Start of READING TEXT

Finally, to the extent that Optimal continues to rest on the theory it urged at trial – that
Mr. Deasy was something more than a mere Licensed Practical Nurse, such that his skills were
more akin to those of a Registered Nurse – Optimal has offered no evidence whatsoever to
demonstrate that such an unorthodox theory was, itself, objectively reasonable. In light of the
crystal-clear provisions of 29 C.F.R. § 541.301(e)(2), any reasonable employer that nevertheless
believed that its Licensed Practical Nurse could somehow be deemed FLSA-exempt would have
sought to confirm that belief by seeking the advice of counsel or an opinion from the Department
of Labor, not simply assuming that it was so. Optimal’s failure to do so precludes any finding
that it acted in an objectively-reasonable way by failing to pay overtime to Mr. Deasy.
Optimal’s remaining arguments on this point – that it paid Mr. Deasy generously or that
Mr. Deasy did not object to the arrangement during his employment, among others – are either
entirely irrelevant to the elements of the defense or are insignificant in light of the evidence set
forth above. Accordingly, the Court finds that Optimal has not carried its burden of showing
4
good faith under 29 U.S.C. § 260, and thus, Mr. Deasy is entitled to an additional liquidated
damage award of $23,321.38.

End of READING TEXT
Start of SOURCE MATERIAL

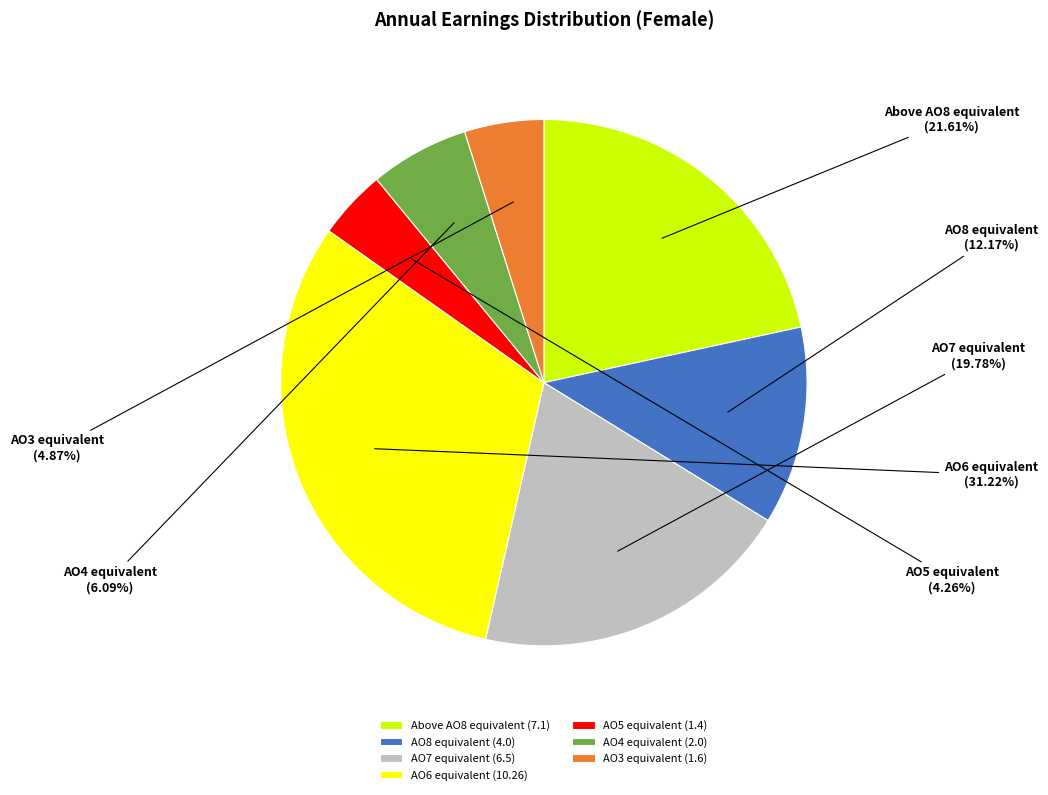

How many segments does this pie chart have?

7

End of SOURCE MATERIAL

PROBLEM SET:
a) Decide whether each statement below agrees with the ruling on overtime pay above. Answer yes or no for each, and quote the words of the ruling that decide it.
(i) Optimal offered evidence that its theory about Mr. Deasy's skills was objectively reasonable.
(ii) Optimal sought the advice of counsel or an opinion from the Department of Labor.
(iii) Mr. Deasy is entitled to an additional liquidated damage award of $23,321.38.
b) Reproduce word for word the part of the ruling on overtime pay starting with "Finally, to the" and going on through "to Mr. Deasy.".

SOLUTIONS:
a)
(i) No: "Optimal has offered no evidence whatsoever to demonstrate that such an unorthodox theory was, itself, objectively reasonable."
(ii) No: "Optimal’s failure to do so precludes any finding that it acted in an objectively-reasonable way by failing to pay overtime to Mr. Deasy."
(iii) Yes: "Mr. Deasy is entitled to an additional liquidated damage award of $23,321.38."

b)
Finally, to the extent that Optimal continues to rest on the theory it urged at trial – that
Mr. Deasy was something more than a mere Licensed Practical Nurse, such that his skills were
more akin to those of a Registered Nurse – Optimal has offered no evidence whatsoever to
demonstrate that such an unorthodox theory was, itself, objectively reasonable. In light of the
crystal-clear provisions of 29 C.F.R. § 541.301(e)(2), any reasonable employer that nevertheless
believed that its Licensed Practical Nurse could somehow be deemed FLSA-exempt would have
sought to confirm that belief by seeking the advice of counsel or an opinion from the Department
of Labor, not simply assuming that it was so. Optimal’s failure to do so precludes any finding
that it acted in an objectively-reasonable way by failing to pay overtime to Mr. Deasy.